Le jour où Jane Campion est devenue la première femme à avoir remporté la Palme d’or à Cannes
En 1993, Jane Campion réalise son troisième film, “La Leçon de piano”, une romance épique et sensuelle dont l’intrigue se déroule dans la Nouvelle-Zélande de l’époque victorienne. À l’occasion de la diffusion du film sur Arte ce dimanche 16 mai, Numéro est revenu sur cette fois où Jane Campion a obtenu la Palme d’or lors du 46e Festival de Cannes, devenant la première et seule femme à ce jour à avoir remporté la prestigieuse distinction.
Par Alice Pouhier.
En 1993, Jane Campion écrit et réalise son troisième film, La Leçon de piano, une romance victorienne sensuelle célébrant l’exotisme et revisitant l’éternel triangle amoureux entre la femme, le mari et l’amant…du point de vue de la femme. Dans ce long-métrage tourné dans la moiteur d’un été en Nouvelle-Zélande – son pays d’origine –, Jane Campion capture la passion interdite entre deux amants plongés au cœur d’une jungle sauvage, bercés par le ressac de l’océan – dont l’omniprésence suggère le mystérieux tumulte intérieur ressenti par une femme qui apprivoise sa sensualité. Ada McGrath (Holly Hunter), une mère célibataire muette passionnée de piano, est promise à un homme qu’elle n’a pas choisi. Elle se retrouve prise en étau entre la morale et son propre désir, alors qu’elle tombe sous le charme de Baines (Harvey Keitel), un homme rustre vivant au contact des Maoris, à qui elle donne des leçons de piano…en échange d’un peu de tendresse. Le film, grâce à une direction d’acteurs magistrale, vaudra à la réalisatrice de 39 ans une pluie de récompenses. Aux Oscars 1994, le film remporte trois statuettes : celle de la meilleure actrice pour Holly Hunter, de la meilleure actrice dans un second rôle pour la toute jeune Anna Paquin, et du meilleur scénario pour Jane Campion.

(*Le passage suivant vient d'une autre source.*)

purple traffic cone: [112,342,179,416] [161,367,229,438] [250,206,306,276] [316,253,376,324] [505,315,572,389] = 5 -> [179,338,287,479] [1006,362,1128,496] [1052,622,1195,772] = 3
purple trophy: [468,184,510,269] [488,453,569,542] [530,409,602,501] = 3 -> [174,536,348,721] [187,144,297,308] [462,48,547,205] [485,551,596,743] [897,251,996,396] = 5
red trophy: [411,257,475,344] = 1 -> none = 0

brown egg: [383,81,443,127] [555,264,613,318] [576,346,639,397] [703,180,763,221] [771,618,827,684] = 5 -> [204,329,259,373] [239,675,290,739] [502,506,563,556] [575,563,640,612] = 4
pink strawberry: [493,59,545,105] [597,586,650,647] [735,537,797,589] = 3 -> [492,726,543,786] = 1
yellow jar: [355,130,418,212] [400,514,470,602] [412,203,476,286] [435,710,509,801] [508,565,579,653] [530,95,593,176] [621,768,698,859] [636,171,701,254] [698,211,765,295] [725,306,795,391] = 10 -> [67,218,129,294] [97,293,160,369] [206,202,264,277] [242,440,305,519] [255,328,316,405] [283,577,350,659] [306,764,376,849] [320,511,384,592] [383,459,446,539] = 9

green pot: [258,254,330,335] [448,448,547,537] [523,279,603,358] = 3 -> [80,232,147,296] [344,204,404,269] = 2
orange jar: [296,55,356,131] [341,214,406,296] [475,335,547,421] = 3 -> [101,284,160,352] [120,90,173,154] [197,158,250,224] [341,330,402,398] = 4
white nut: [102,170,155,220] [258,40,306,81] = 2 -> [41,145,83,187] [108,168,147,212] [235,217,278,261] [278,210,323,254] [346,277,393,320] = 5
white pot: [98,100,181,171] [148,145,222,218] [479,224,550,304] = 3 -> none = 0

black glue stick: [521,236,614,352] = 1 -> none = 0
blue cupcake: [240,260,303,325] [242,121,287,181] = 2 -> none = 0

Le romantisme flamboyant – fait de parallèles entre sentiments et paysages splendides – du film de Jane Campion séduit en Europe, et la réalisatrice atteint une renommée internationale lorsqu’elle remporte la Palme d’or lors du 46e Festival de Cannes, en mai 1993. Mais à ce moment-là, Jane Campion est enceinte de huit mois, et peine à maîtriser ses émotions. Le jour de la projection de son film, la salle est comble et l’ovation intense, mais la réalisatrice est trop anxieuse pour apprécier le moment. Le lendemain, exténuée par la promotion du film, elle s’envole pour Sydney et rentre en Nouvelle-Zélande pour se reposer avant son accouchement : elle n’a rien préparé, et ne s’attend pas à remporter la Palme. C’est Gilles Jacob en personne, alors président du Festival, qui lui donnera un coup de téléphone pour lui annoncer son triomphe. Après avoir raccroché, elle se souvient d’un moment unique, “comme un rayon de soleil qui traverse la forêt pour caresser votre visage”, avait confié la réalisatrice à GQ en 2019. Une joie qui sera bientôt balayée par une immense douleur, lorsque Jane Campion perd brutalement son nouveau-né dix jours après sa naissance. Alors, la réalisatrice se coupe du monde et se mure dans le silence, qu’elle a tant sublimé dans La Leçon de piano, un film sur tout ce qui existe au-delà des mots.
La Leçon de piano (1993) de Jane Campion, à voir sur Arte le dimanche 16 mai à 21h.